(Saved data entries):
━━━━━━

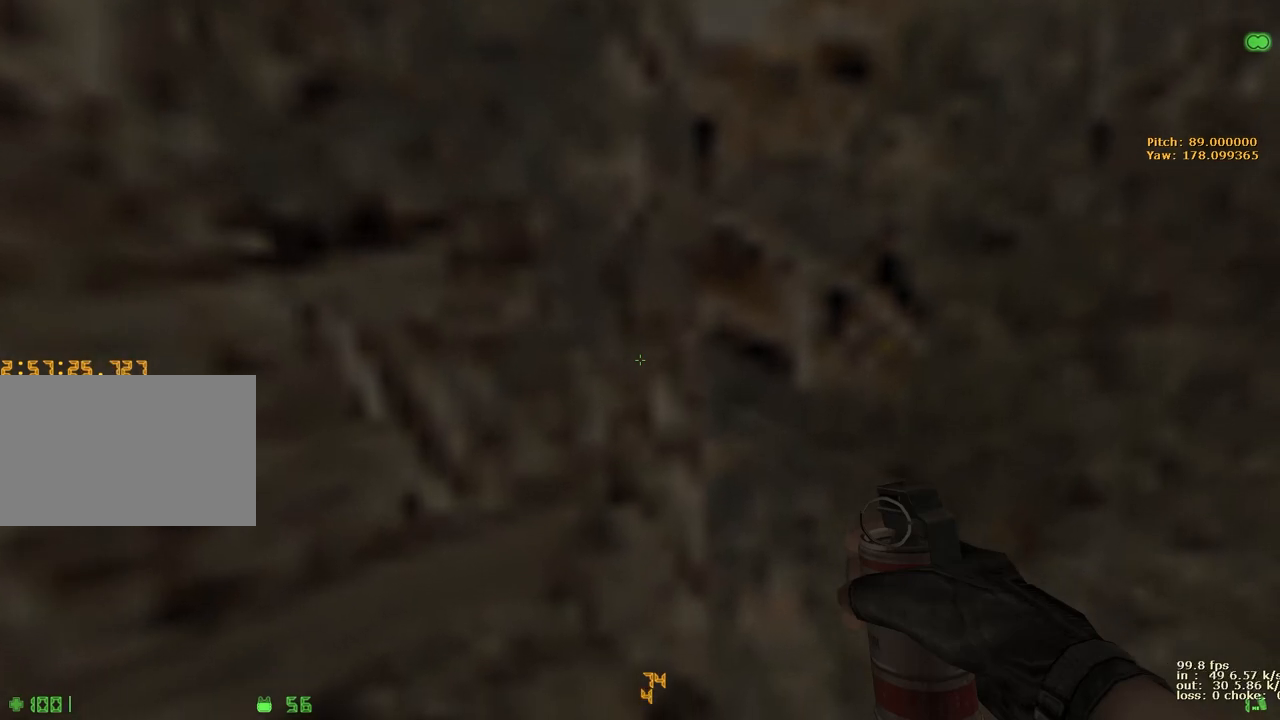
{"keys": ["alt", "ctrl", "e", "q"], "events": [[167, "q", "down"], [217, "q", "up"], [267, "q", "down"], [400, "q", "up"], [500, "q", "down"]]}
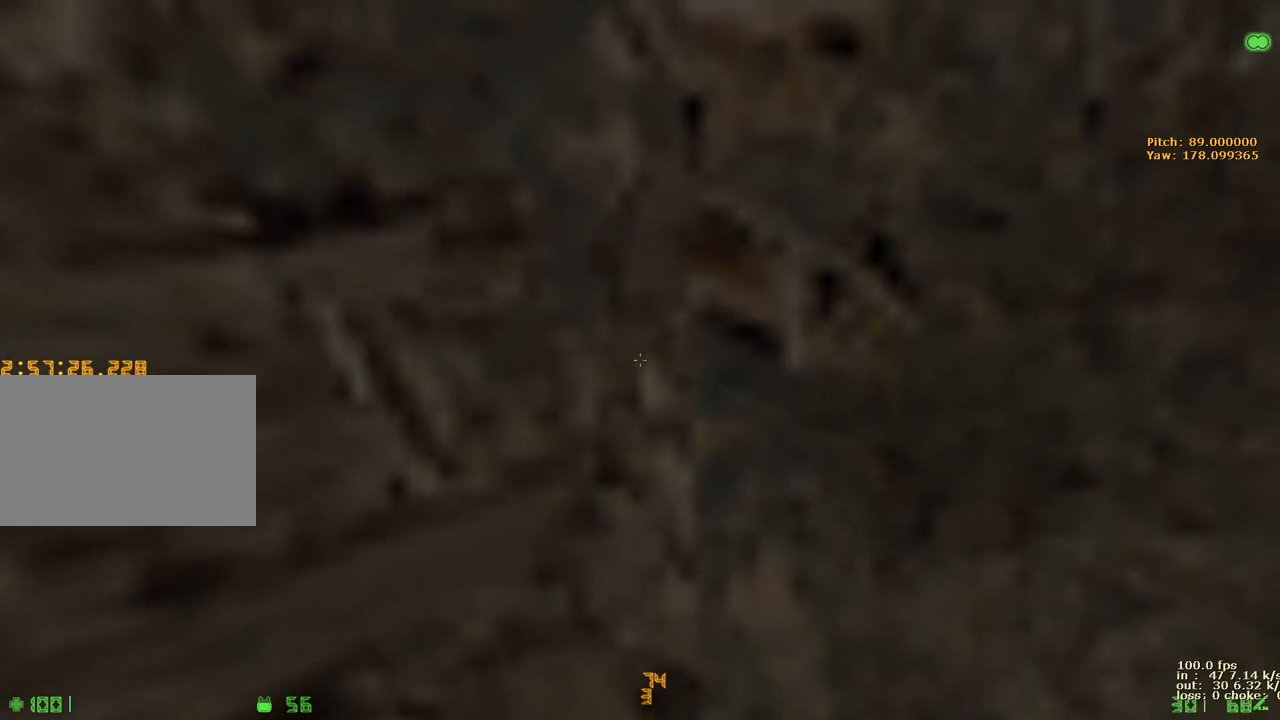
{"keys": ["alt", "ctrl", "e", "q"], "events": [[100, "q", "up"], [233, "q", "down"], [367, "q", "up"], [417, "q", "down"]]}
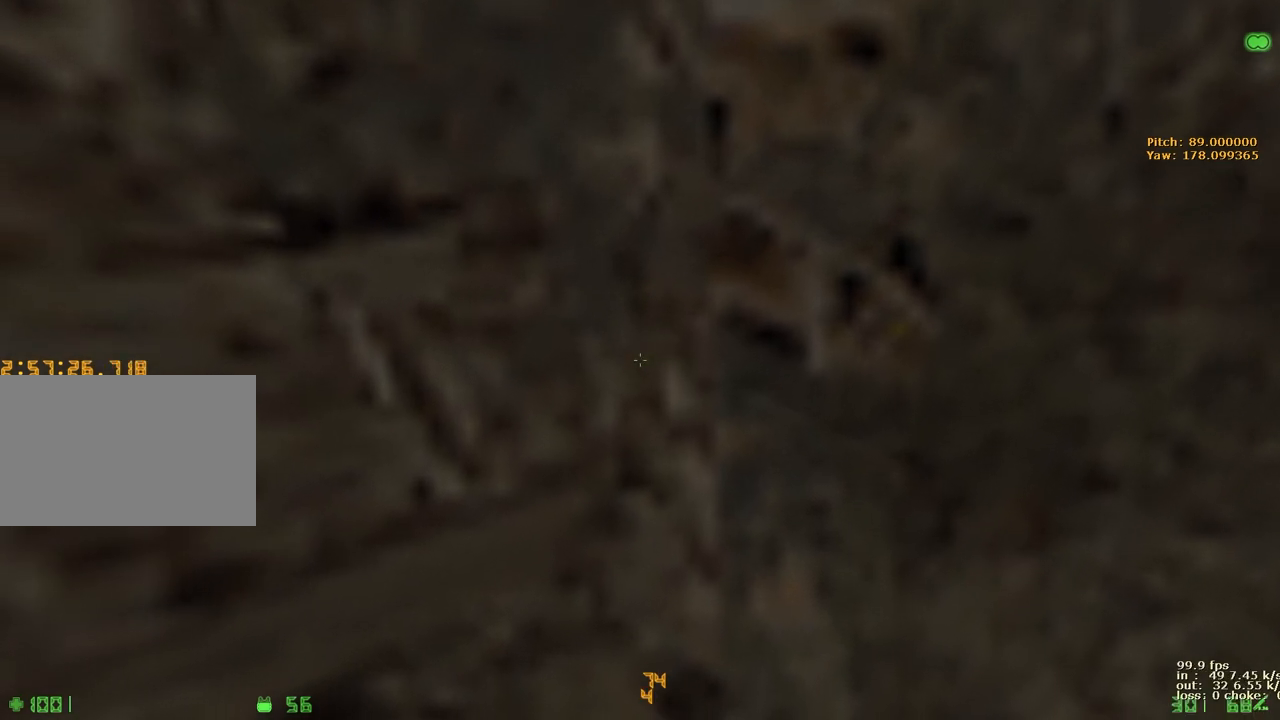
{"keys": ["alt", "ctrl", "e", "q"], "events": [[50, "q", "up"], [483, "q", "down"]]}
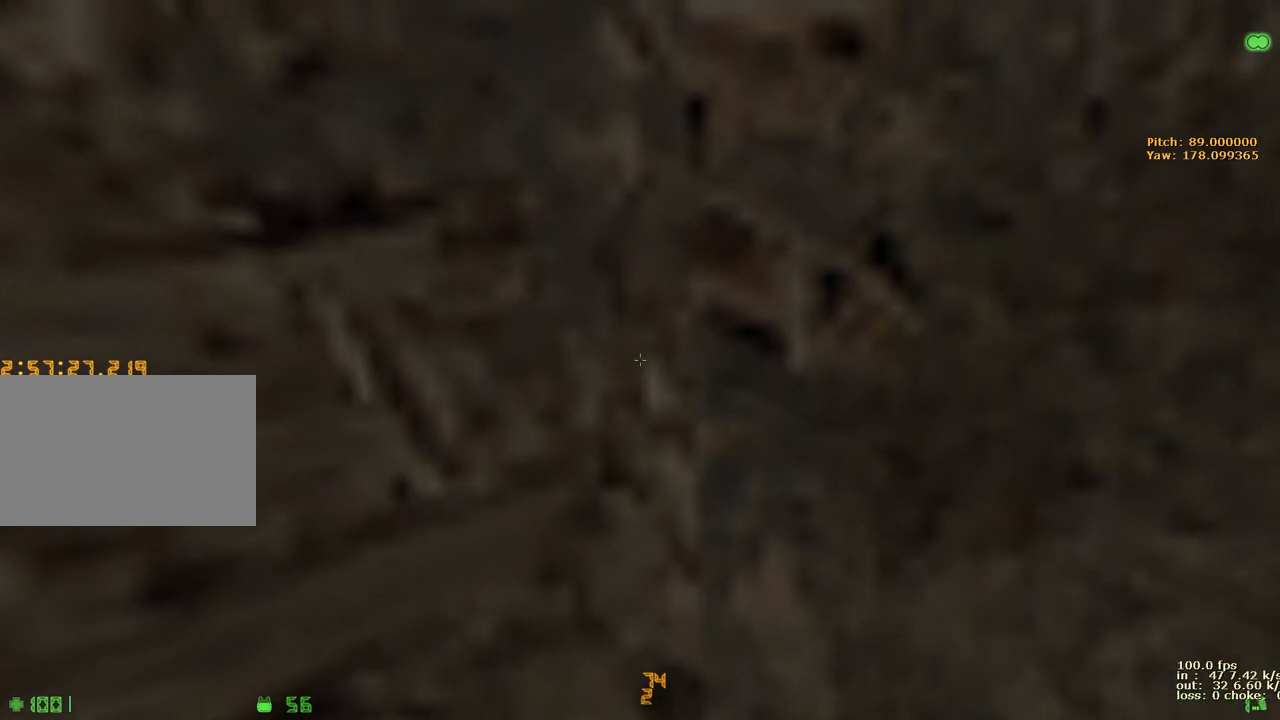
{"keys": ["alt", "ctrl", "e"], "events": [[133, "q", "up"]]}
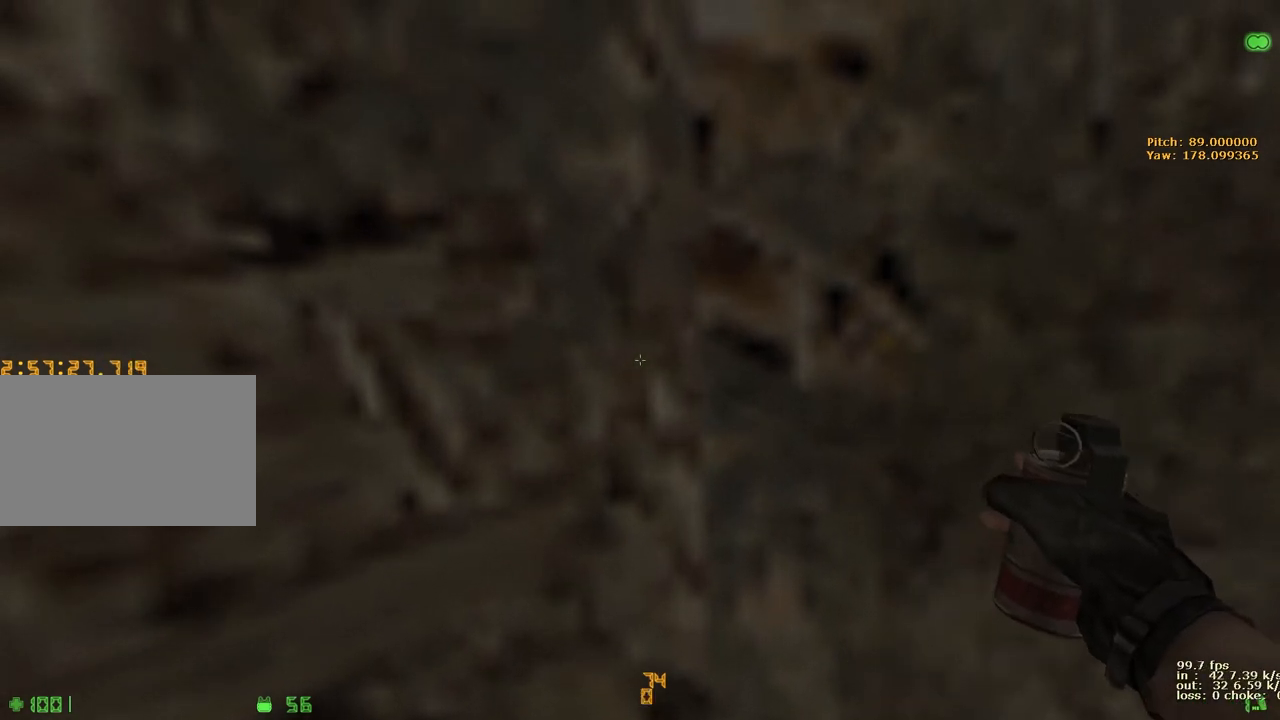
{"keys": ["alt", "ctrl", "e"], "events": []}
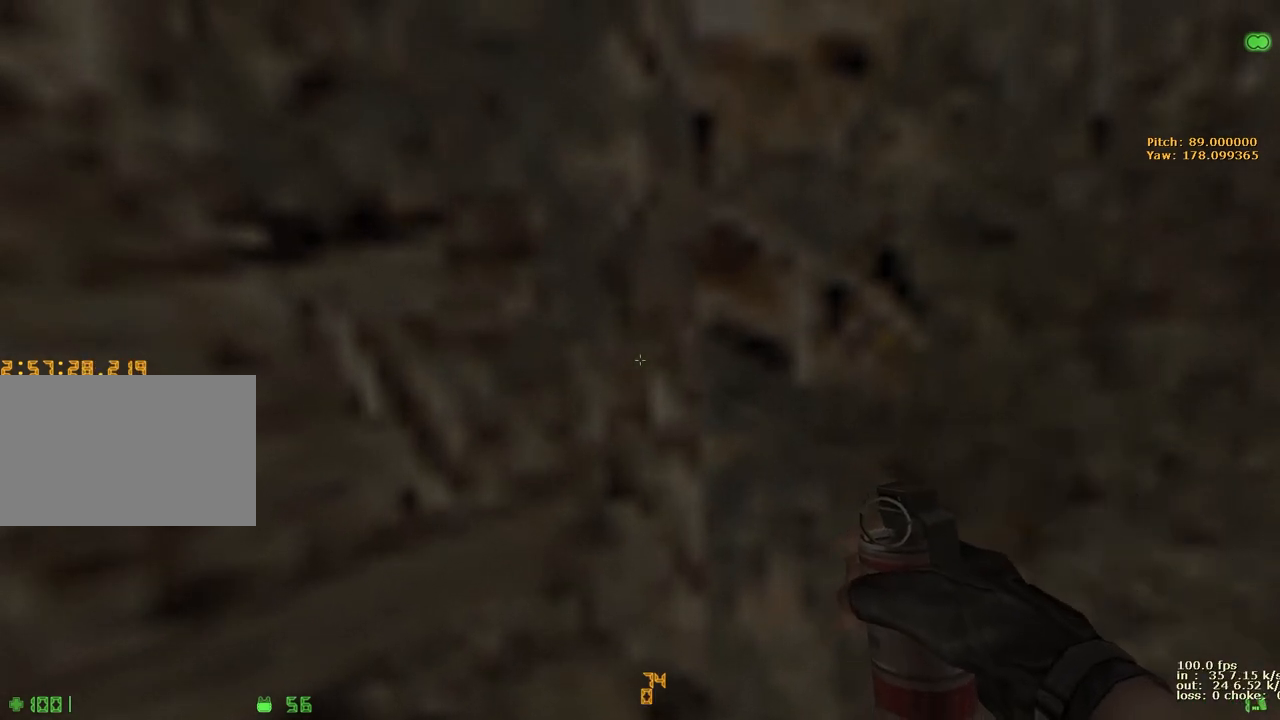
{"keys": ["ctrl"], "events": [[67, "e", "up"], [117, "alt", "up"]]}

━━━━━━

(Task statement): Repeat the records exactly but leave out the images.

(Result of this task):
{"keys": ["alt", "ctrl", "e", "q"], "events": [[167, "q", "down"], [217, "q", "up"], [267, "q", "down"], [400, "q", "up"], [500, "q", "down"]]}
{"keys": ["alt", "ctrl", "e", "q"], "events": [[100, "q", "up"], [233, "q", "down"], [367, "q", "up"], [417, "q", "down"]]}
{"keys": ["alt", "ctrl", "e", "q"], "events": [[50, "q", "up"], [483, "q", "down"]]}
{"keys": ["alt", "ctrl", "e"], "events": [[133, "q", "up"]]}
{"keys": ["alt", "ctrl", "e"], "events": []}
{"keys": ["ctrl"], "events": [[67, "e", "up"], [117, "alt", "up"]]}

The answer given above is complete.